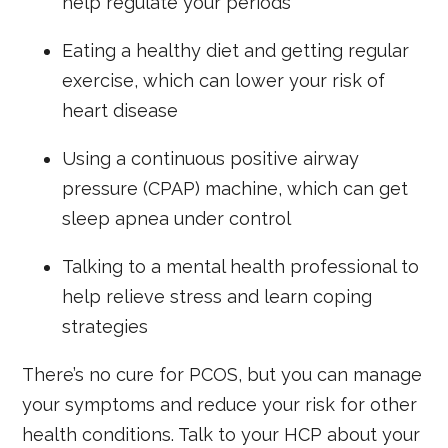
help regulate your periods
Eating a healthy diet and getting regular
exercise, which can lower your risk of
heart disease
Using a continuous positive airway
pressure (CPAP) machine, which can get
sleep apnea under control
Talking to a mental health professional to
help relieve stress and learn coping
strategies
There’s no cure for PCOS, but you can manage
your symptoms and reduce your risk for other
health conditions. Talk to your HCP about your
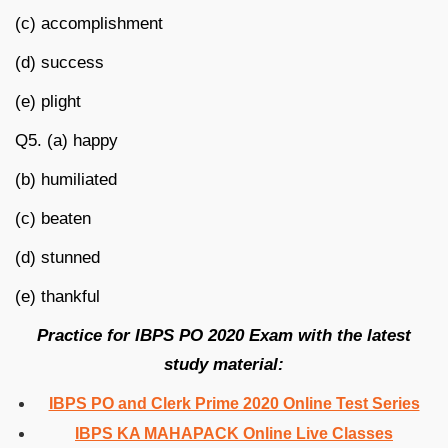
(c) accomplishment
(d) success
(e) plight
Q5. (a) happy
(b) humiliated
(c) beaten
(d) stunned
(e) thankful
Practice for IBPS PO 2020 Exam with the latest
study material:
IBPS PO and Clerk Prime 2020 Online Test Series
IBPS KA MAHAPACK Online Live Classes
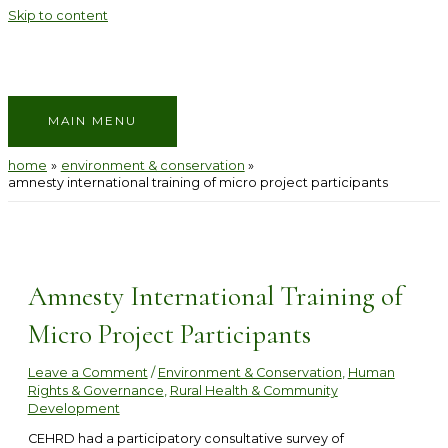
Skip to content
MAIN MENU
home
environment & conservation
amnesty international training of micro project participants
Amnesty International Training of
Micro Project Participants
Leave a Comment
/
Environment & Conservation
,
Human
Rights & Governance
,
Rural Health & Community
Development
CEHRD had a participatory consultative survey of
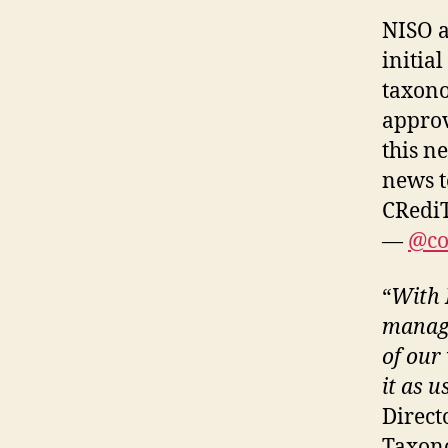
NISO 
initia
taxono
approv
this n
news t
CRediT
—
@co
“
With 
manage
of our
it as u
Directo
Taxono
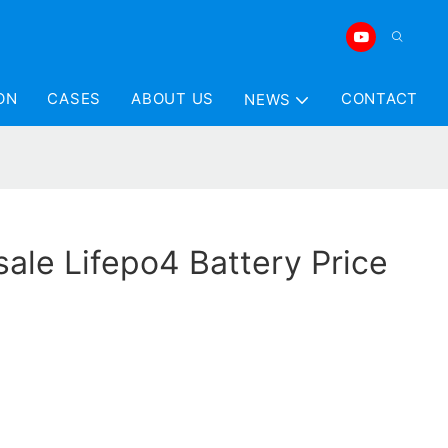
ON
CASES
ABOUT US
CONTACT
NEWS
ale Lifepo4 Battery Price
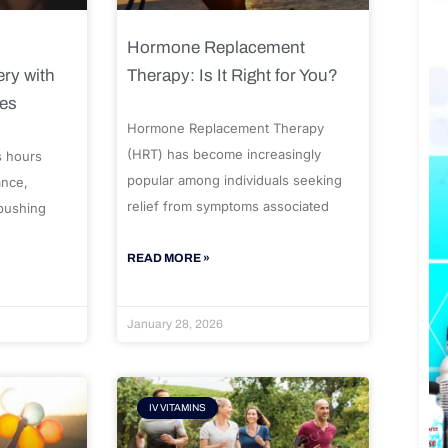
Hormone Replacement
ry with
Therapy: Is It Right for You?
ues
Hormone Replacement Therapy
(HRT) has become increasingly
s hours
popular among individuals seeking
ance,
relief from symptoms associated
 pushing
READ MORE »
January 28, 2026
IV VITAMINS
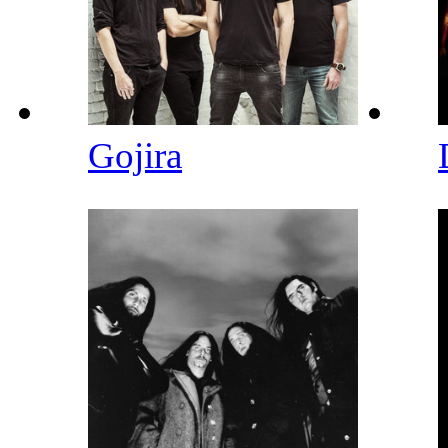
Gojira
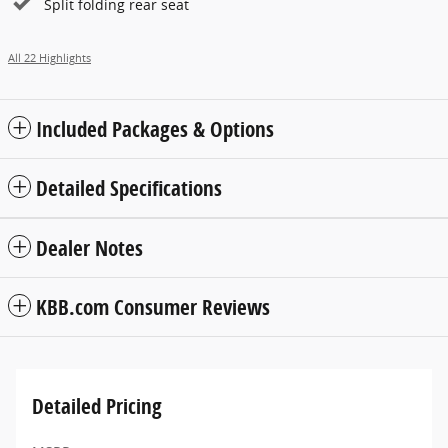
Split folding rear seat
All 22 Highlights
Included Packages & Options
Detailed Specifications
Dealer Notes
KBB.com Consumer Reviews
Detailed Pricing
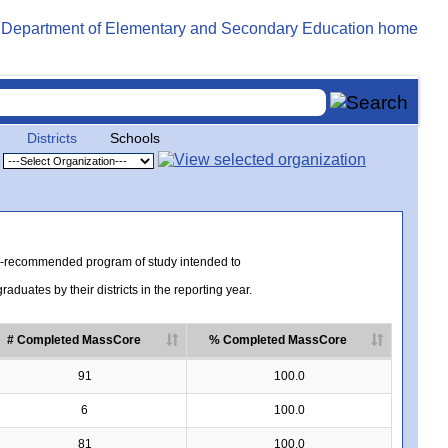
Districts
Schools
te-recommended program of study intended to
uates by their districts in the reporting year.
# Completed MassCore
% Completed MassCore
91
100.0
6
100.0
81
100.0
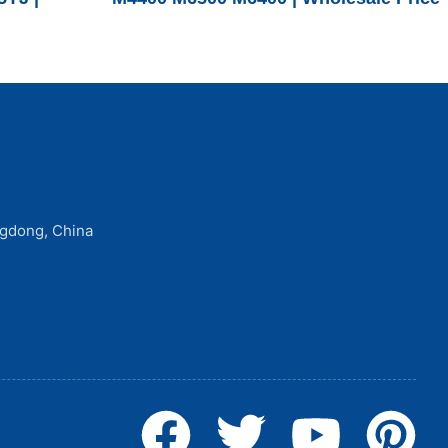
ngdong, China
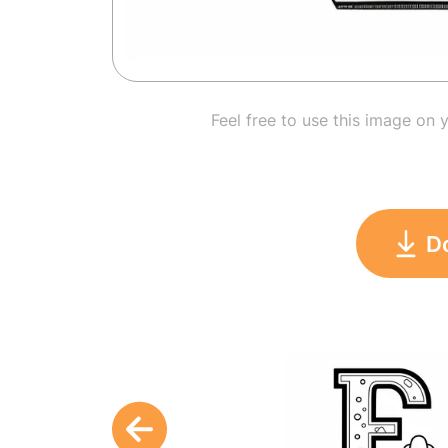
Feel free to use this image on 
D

*What the task asks:*
The preceding entries are to be returned verbatim, with every picture excluded.

*Solved problem:*
help regulate your periods
Eating a healthy diet and getting regular
exercise, which can lower your risk of
heart disease
Using a continuous positive airway
pressure (CPAP) machine, which can get
sleep apnea under control
Talking to a mental health professional to
help relieve stress and learn coping
strategies
There’s no cure for PCOS, but you can manage
your symptoms and reduce your risk for other
health conditions. Talk to your HCP about your
(c) accomplishment
(d) success
(e) plight
Q5. (a) happy
(b) humiliated
(c) beaten
(d) stunned
(e) thankful
Practice for IBPS PO 2020 Exam with the latest
study material:
IBPS PO and Clerk Prime 2020 Online Test Series
IBPS KA MAHAPACK Online Live Classes
Skip to content
MAIN MENU
home
environment & conservation
amnesty international training of micro project participants
Amnesty International Training of
Micro Project Participants
Leave a Comment
/
Environment & Conservation
,
Human
Rights & Governance
,
Rural Health & Community
Development
CEHRD had a participatory consultative survey of
NISO 
initia
taxono
approv
this n
news t
CRediT
—
@co
“
With 
manage
of our
it as u
Directo
Taxono
ON
CASES
ABOUT US
CONTACT
NEWS
ale Lifepo4 Battery Price
Hormone Replacement
ry with
Therapy: Is It Right for You?
ues
Hormone Replacement Therapy
(HRT) has become increasingly
s hours
popular among individuals seeking
ance,
relief from symptoms associated
 pushing
READ MORE »
January 28, 2026
IV VITAMINS
Gojira
Split folding rear seat
All 22 Highlights
Included Packages & Options
Detailed Specifications
Dealer Notes
KBB.com Consumer Reviews
Detailed Pricing
Districts
Schools
te-recommended program of study intended to
uates by their districts in the reporting year.
# Completed MassCore
% Completed MassCore
91
100.0
6
100.0
81
100.0
ngdong, China
Feel free to use this image on 
D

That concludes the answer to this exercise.